Après 96h, il y a comme un pic de stabilité qui se dessine, j’ai commencé cette expérience avec une hypothèse simple :
Et si les profils Malt étaient beaucoup plus “SEO-driven” qu’on ne le pense ?
Pas juste les compétences, les avis, ou le TJM, mais les mots-clés, la structure HTML, les sections visibles avant le “voir plus”, les listes, les titres, les répétitions sémantiques, et probablement le comportement utilisateur.
Au départ mon profil était surtout orienté “développeur frontend senior”, très technique, très crédible, mais finalement assez peu orienté intention business. Alors j’ai commencé à restructurer le profil comme une landing page SEO.
Ce qui a changé
J’ai travaillé sur le titre, les compétences clés, les H4, les listes <ul>/<li>, les mots-clés visibles avant le “voir plus”, les expériences,
la répétition naturelle de requêtes comme :
- création de site internet
- refonte site web
- SEO technique
- site vitrine
- Shopify
- frontend performant
Et surtout, j’ai arrêté de décrire uniquement des technologies, j’ai commencé à décrire des intentions clients.
Les premiers vrais signaux
Quelques minutes après les modifications, les premiers résultats sont apparus, Malt a commencé à me positionner sur :
- SEO
- Svelte
- développeur frontend
- développeur senior
- Shopify
- Astro
Et surtout, les positions ont commencé à devenir stables.

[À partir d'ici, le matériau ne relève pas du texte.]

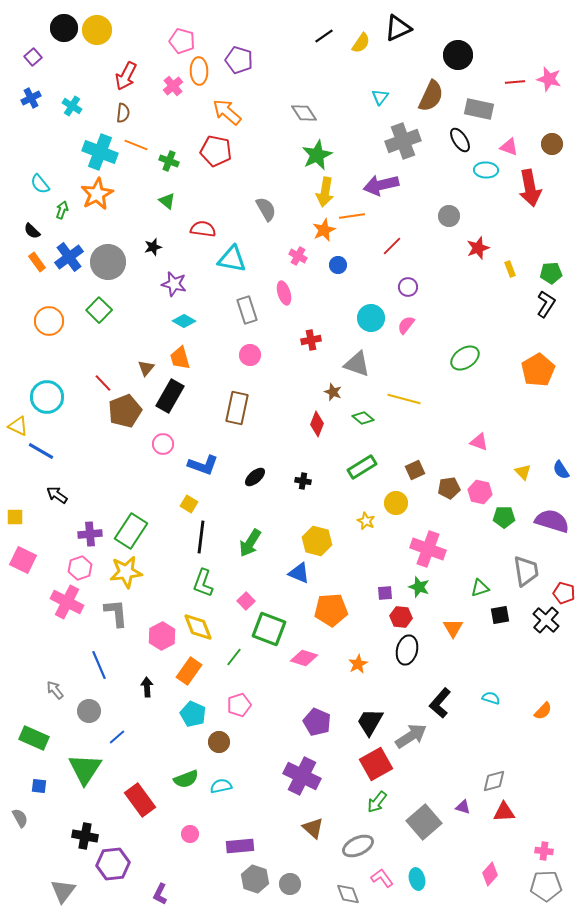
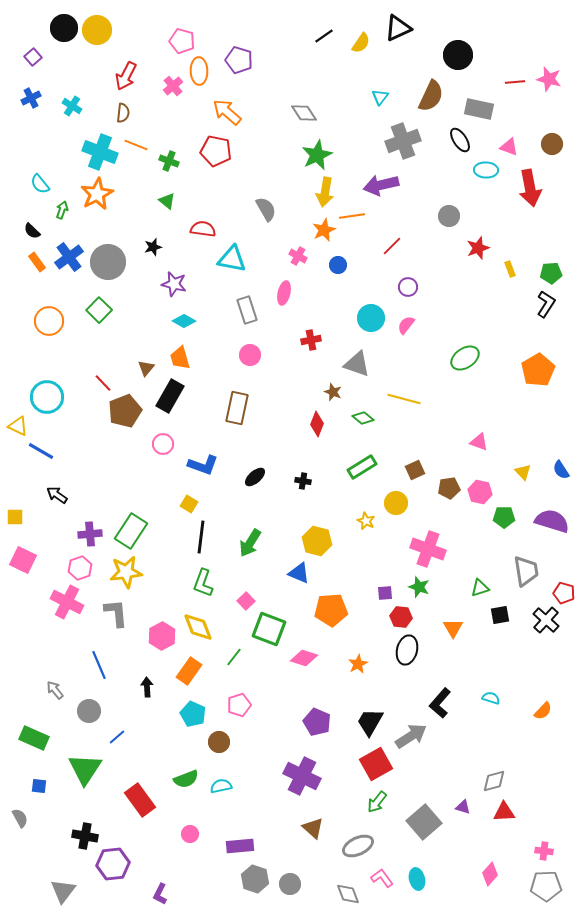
pink ellipse at (284, 293): rotated 30 degrees clockwise
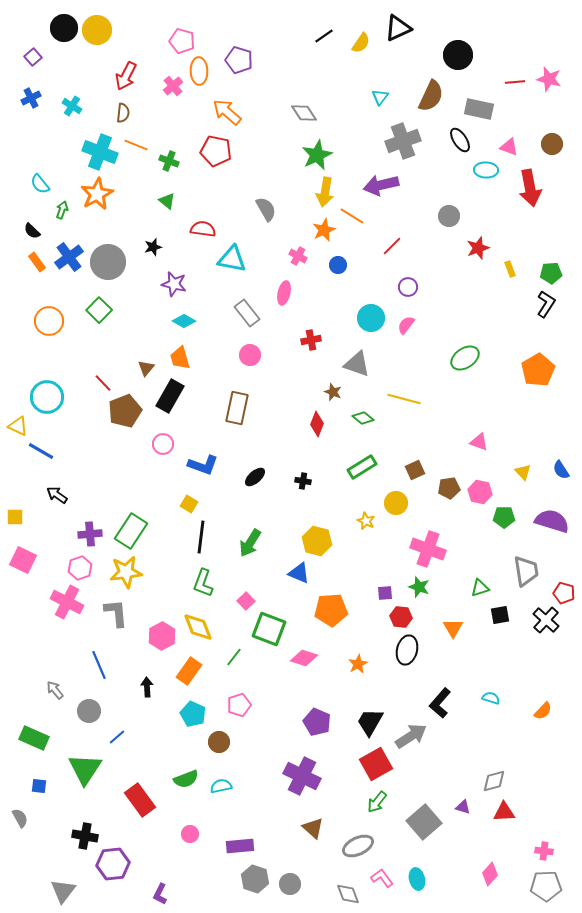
orange line at (352, 216): rotated 40 degrees clockwise
gray rectangle at (247, 310): moved 3 px down; rotated 20 degrees counterclockwise
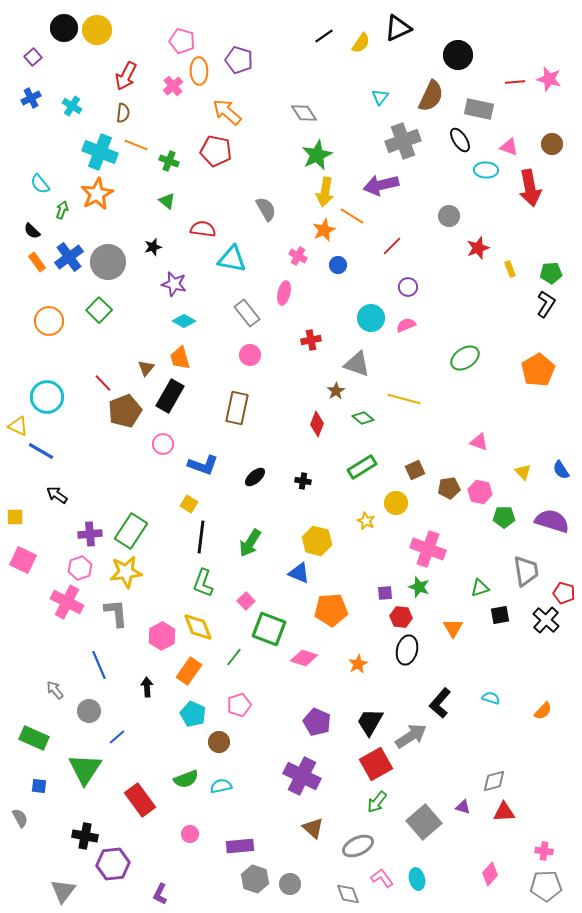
pink semicircle at (406, 325): rotated 30 degrees clockwise
brown star at (333, 392): moved 3 px right, 1 px up; rotated 18 degrees clockwise
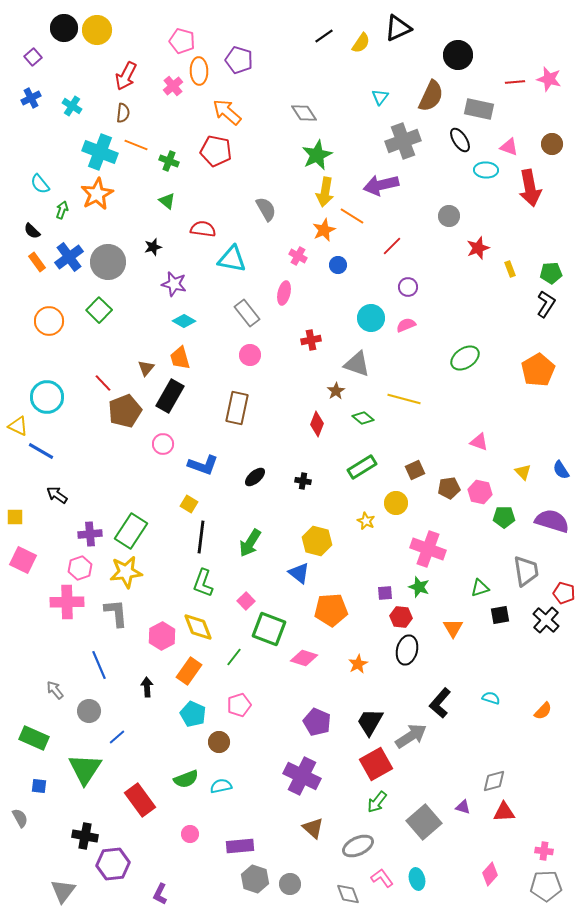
blue triangle at (299, 573): rotated 15 degrees clockwise
pink cross at (67, 602): rotated 28 degrees counterclockwise
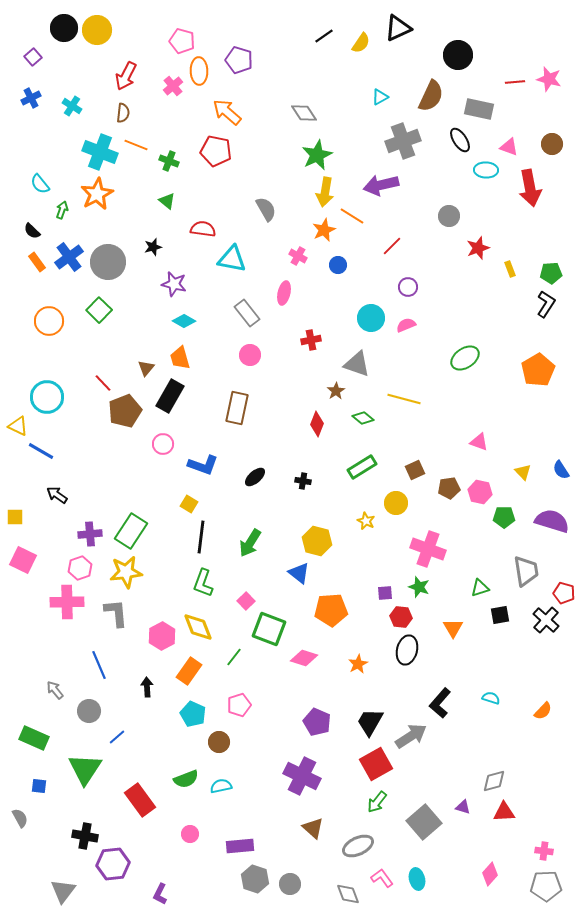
cyan triangle at (380, 97): rotated 24 degrees clockwise
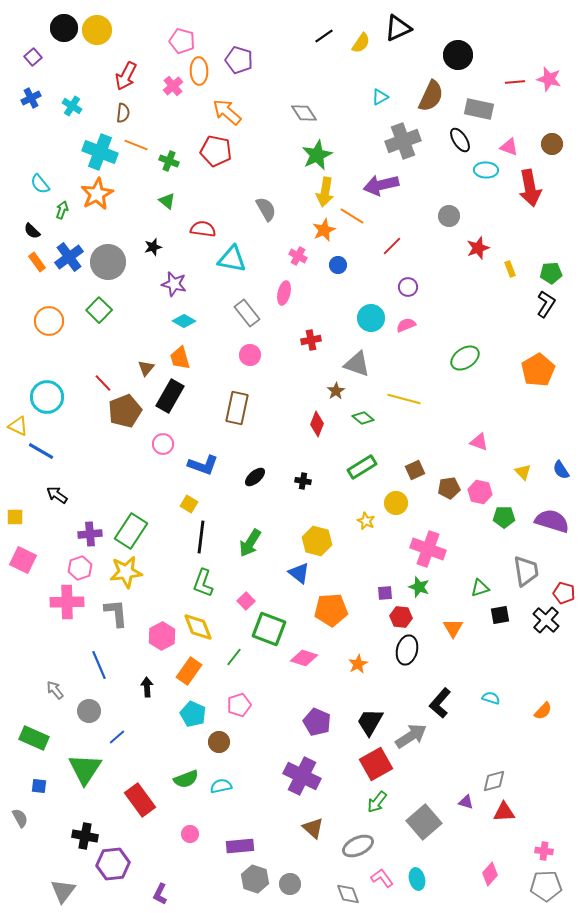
purple triangle at (463, 807): moved 3 px right, 5 px up
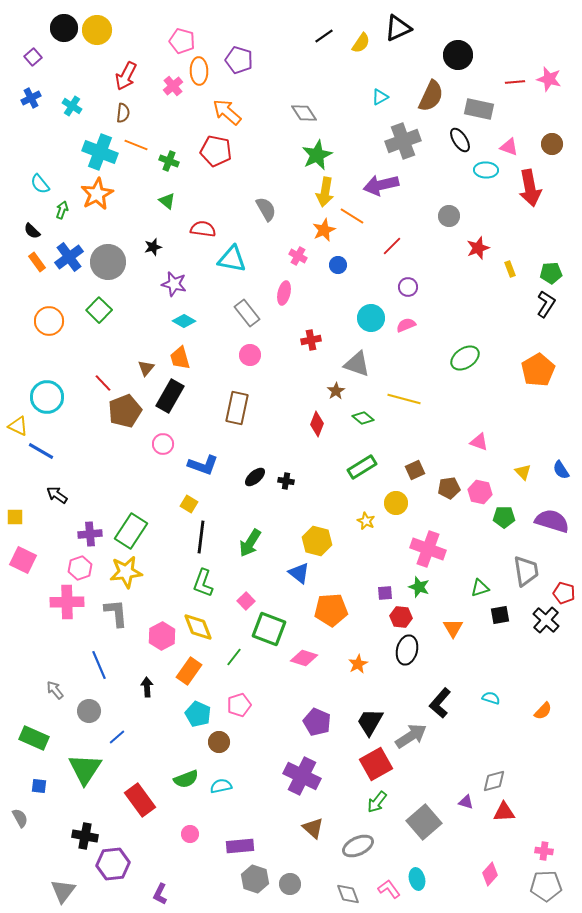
black cross at (303, 481): moved 17 px left
cyan pentagon at (193, 714): moved 5 px right
pink L-shape at (382, 878): moved 7 px right, 11 px down
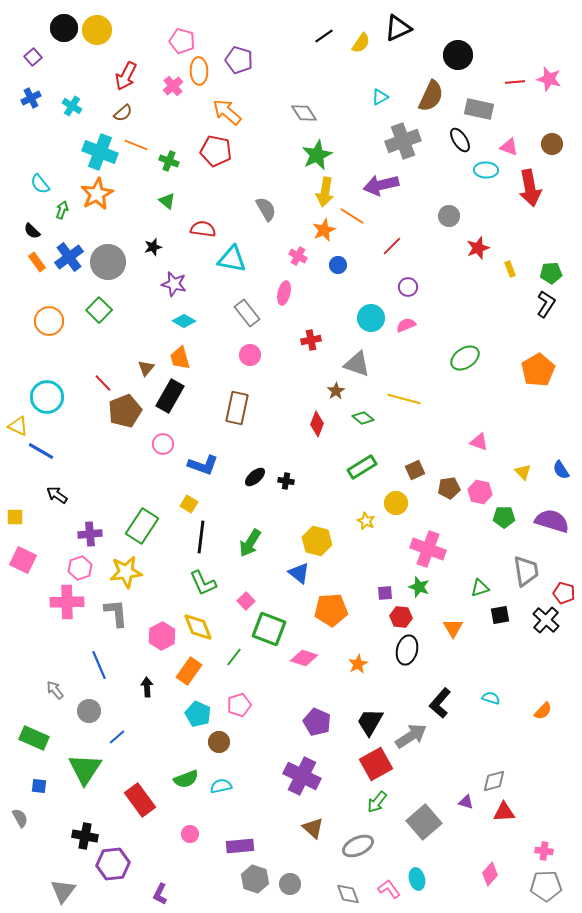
brown semicircle at (123, 113): rotated 42 degrees clockwise
green rectangle at (131, 531): moved 11 px right, 5 px up
green L-shape at (203, 583): rotated 44 degrees counterclockwise
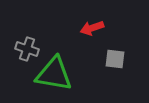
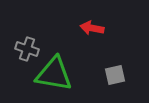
red arrow: rotated 30 degrees clockwise
gray square: moved 16 px down; rotated 20 degrees counterclockwise
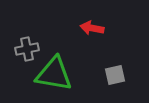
gray cross: rotated 30 degrees counterclockwise
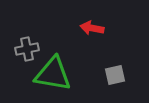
green triangle: moved 1 px left
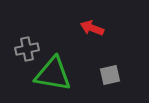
red arrow: rotated 10 degrees clockwise
gray square: moved 5 px left
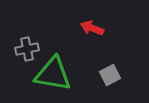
gray square: rotated 15 degrees counterclockwise
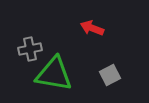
gray cross: moved 3 px right
green triangle: moved 1 px right
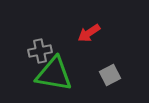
red arrow: moved 3 px left, 5 px down; rotated 55 degrees counterclockwise
gray cross: moved 10 px right, 2 px down
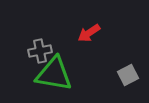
gray square: moved 18 px right
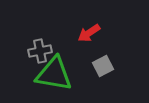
gray square: moved 25 px left, 9 px up
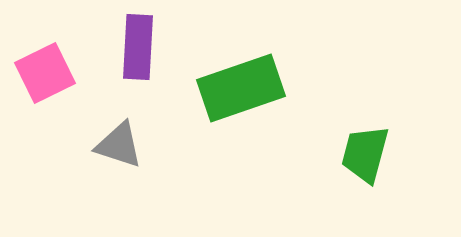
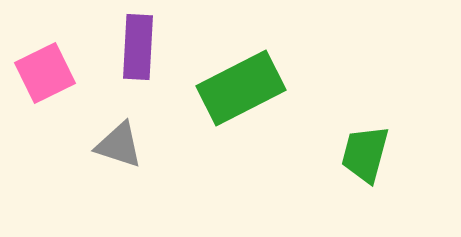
green rectangle: rotated 8 degrees counterclockwise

Le plus surprenant, certaines requêtes sur lesquelles je n’étais quasiment pas visible avant ont commencé à apparaître dans les statistiques seulement quelques minutes après modification du profil.
Ce que je pense avoir compris
Je pense que Malt fonctionne probablement avec plusieurs couches :
- matching compétences,
- matching sémantique,
- structure du profil,
- fraîcheur du profil,
- comportement utilisateur,
- et probablement des signaux de conversion.
Mais je pense surtout qu’il existe une vraie logique :
“profil lisible = profil compréhensible = profil recommandable”.
Et honnêtement, la structure HTML semble jouer un rôle plus important que prévu.
J’ai commencé à utiliser des H4 orientés métier, des listes de prestations, des mots-clés business dans les premières lignes visibles, du texte gras sur certains services, et des clusters cohérents entre les expériences.
Ce que montrent les statistiques
Le plus intéressant n’est pas forcément le pic, c’est la stabilité après le pic. Les apparitions dans les recherches ne sont pas retombées à zéro, elles restent au-dessus du niveau initial.
Ce qui laisse penser que le profil a réellement été reclassé ou qu’un nouvel ensemble de requêtes a commencé à matcher. On voit aussi apparaître des mots-clés beaucoup plus cohérents avec mon activité réelle:
- SEO
- Svelte
- développeur frontend
- Shopify
Ce qui est assez logique vu la restructuration du profil.
Le vrai enseignement
Je pense que beaucoup de freelances techniques décrivent :
ce qu’ils savent faire techniquement.
Mais très peu décrivent :
ce que les clients recherchent réellement.
Par exemple :
- “architecture frontend scalable” est techniquement précis,
mais :
- “création de site internet sur mesure” est probablement beaucoup plus recherché.
Le vrai défi est donc de trouver l’équilibre entre la crédibilité technique et l’intention business.
Ce que je vais continuer à tester
Je vais continuer à observer l’évolution des apparitions, les mots-clés réellement utilisés, l’impact des listes, l’impact des H4, les zones visibles avant “voir plus” et les différences entre profils très techniques et profils très orientés acquisition.
Je commence aussi à penser qu’il existe peut-être une vraie logique de “SEO interne” sur les plateformes freelance.